5 1.2 Perumusan Masalah Belum diketahui karakteristik penderita Rinosinusitis Kronik di Rumah Sakit Santa Elisabeth Medan tahun 2011-2015. 1.3 Tujuan Penelitian 1.3.1 Tujuan Umum Untuk mengetahui karakteristik penderita Rinosinusitis Kronik di Rumah Sakit Santa Elisabeth Medan Tahun 2011-2015. 1.3.2 Tujuan Khusus a. Untuk mengetahui distribusi proporsi penderita Rinosinusitis Kronik berdasarkan sosiodemografi yaitu umur, jenis kelamin, suku, agama dan pekerjaan. b.
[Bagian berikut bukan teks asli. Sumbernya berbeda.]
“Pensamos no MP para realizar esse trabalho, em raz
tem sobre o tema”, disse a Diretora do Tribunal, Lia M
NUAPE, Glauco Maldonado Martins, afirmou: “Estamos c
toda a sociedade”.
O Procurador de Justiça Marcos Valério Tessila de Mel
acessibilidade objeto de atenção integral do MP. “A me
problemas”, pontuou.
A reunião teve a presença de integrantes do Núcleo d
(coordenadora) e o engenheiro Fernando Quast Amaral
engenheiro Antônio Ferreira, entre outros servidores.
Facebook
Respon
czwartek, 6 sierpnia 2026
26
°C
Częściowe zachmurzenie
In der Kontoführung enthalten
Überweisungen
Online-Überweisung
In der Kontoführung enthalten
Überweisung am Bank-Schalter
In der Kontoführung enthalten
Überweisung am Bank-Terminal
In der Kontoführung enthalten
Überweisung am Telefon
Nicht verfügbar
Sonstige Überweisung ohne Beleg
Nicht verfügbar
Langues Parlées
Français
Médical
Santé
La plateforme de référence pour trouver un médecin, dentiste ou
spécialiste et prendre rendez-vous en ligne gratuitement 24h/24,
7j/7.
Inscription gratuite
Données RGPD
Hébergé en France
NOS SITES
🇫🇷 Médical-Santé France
Untuk mengetahui distribusi proporsi penderita Rinosinusitis Kronik berdasarkan keluhan. c. Untuk mengetahui distribusi proporsi penderita Rinosinusitis Kronik berdasarkan lokasi rinosinusitis. d. Untuk mengetahui distribusi proporsi penderita Rinosinusitis Kronik berdasarkan sinus yang terlibat. e. Untuk mengetahui distribusi proporsi penderita Rinosinusitis Kronik berdasarkan riwayat penyakit. f. Untuk mengetahui distribusi proporsi penderita Rinosinusitis Kronik berdasarkan komplikasi. g. Untuk mengetahui distribusi proporsi penderita Rinosinusitis Kronik berdasarkan penatalaksanaan medis.
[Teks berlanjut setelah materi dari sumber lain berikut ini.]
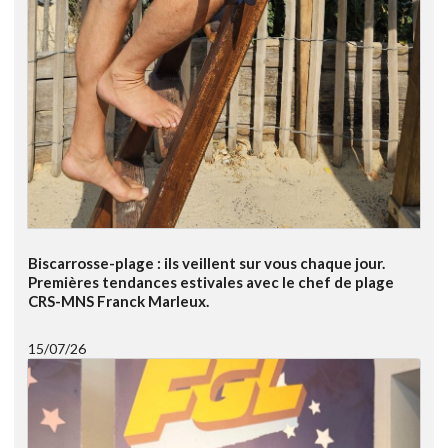
Biscarrosse-plage : ils veillent sur vous chaque jour.
Premières tendances estivales avec le chef de plage
CRS-MNS Franck Marleux.
15/07/26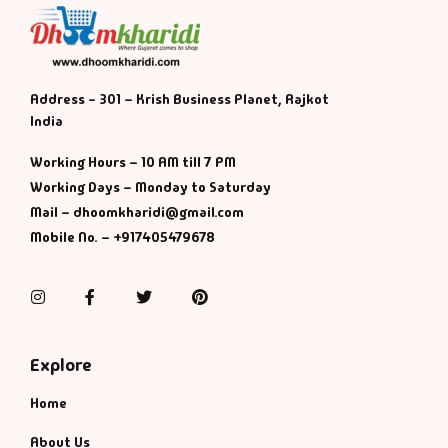
Address - 301 – Krish Business Planet, Rajkot
India
Working Hours – 10 AM till 7 PM
Working Days – Monday to Saturday
Mail – dhoomkharidi@gmail.com
Mobile No. – +917405479678
Instagram
Facebook
Twitter
Pinterest
Explore
Home
About Us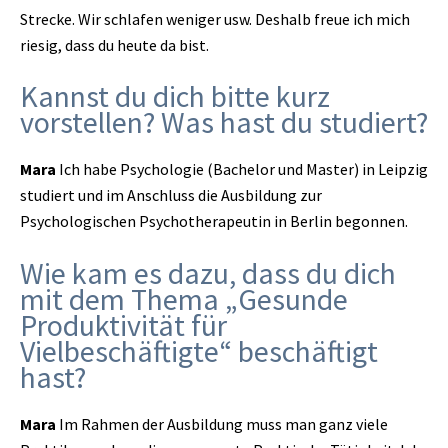
Strecke. Wir schlafen weniger usw. Deshalb freue ich mich
riesig, dass du heute da bist.
Kannst du dich bitte kurz
vorstellen? Was hast du studiert?
Mara
Ich habe Psychologie (Bachelor und Master) in Leipzig
studiert und im Anschluss die Ausbildung zur
Psychologischen Psychotherapeutin in Berlin begonnen.
Wie kam es dazu, dass du dich
mit dem Thema „Gesunde
Produktivität für
Vielbeschäftigte“ beschäftigt
hast?
Mara
Im Rahmen der Ausbildung muss man ganz viele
6 h. Untuk mengetahui lama rawatan rata-rata penderita Rinosinusitis Kronik. i. Untuk mengetahui distribusi proporsi penderita Rinosinusitis Kronik berdasarkan keadaan sewaktu pulang. j. Untuk mengetahui perbedaan proporsi umur penderita Rinosinusitis Kronik berdasarkan banyak sinus yang terlibat. k. Untuk mengetahui perbedaan proporsi jenis kelamin penderita Rinosinusitis Kronik berdasarkan banyak sinus yang terlibat. l. Untuk mengetahui perbedaan proporsi jenis kelamin berdasarkan riwayat penyakit. m. Untuk mengetahui perbedaan proporsi riwayat penyakit berdasarkan banyak sinus yang terlibat. n. Untuk mengetahui perbedaan proporsi komplikasi berdasarkan lokasi Rinosinusitis Kronik. o. Untuk mengetahui perbedaan proporsi keluhan berdasarkan banyak sinus yang terlibat. p. Untuk mengetahui perbedaan proporsi penatalaksanaan medis berdasarkan banyak sinus yang terlibat.
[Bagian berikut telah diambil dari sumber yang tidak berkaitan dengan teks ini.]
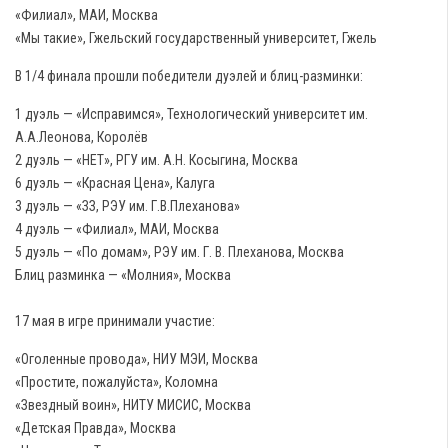
«Филиал», МАИ, Москва
«Мы такие», Гжельский государственный университет, Гжель
В 1/4 финала прошли победители дуэлей и блиц-разминки:
1 дуэль — «Исправимся», Технологический университет им.
А.А.Леонова, Королёв
2 дуэль — «НЕТ», РГУ им. А.Н. Косыгина, Москва
6 дуэль — «Красная Цена», Калуга
3 дуэль — «ЗЗ, РЭУ им. Г.В.Плеханова»
4 дуэль — «Филиал», МАИ, Москва
5 дуэль — «По домам», РЭУ им. Г. В. Плеханова, Москва
Блиц разминка — «Молния», Москва
17 мая в игре принимали участие:
«Оголенные провода», НИУ МЭИ, Москва
«Простите, пожалуйста», Коломна
«Звездный воин», НИТУ МИСИС, Москва
«Детская Правда», Москва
7 1.4 Manfaat Penelitian 1.4.1 Sebagai tambahan informasi dan bahan masukan bagi Rumah Sakit Santa Elisabeth Medan tentang karakteristik penderita Rinosinusitis Kronik tahun 2011-2015. 1.4.2 Sebagai masukan bagi penelitian selanjutnya dalam rangka pengembangan ilmu pengetahuan dan penelitian lain khususnya yang berhungan dengan Rinosinusitis Kronik. 1.4.3 Untuk menambah wawasan dan pengetahuan penulis tentang penyakit Rinosinusitis Kronik dan sebagai salah satu syarat dalam menyelesaikan pendidikan di Fakultas Kesehatan Masyarakat.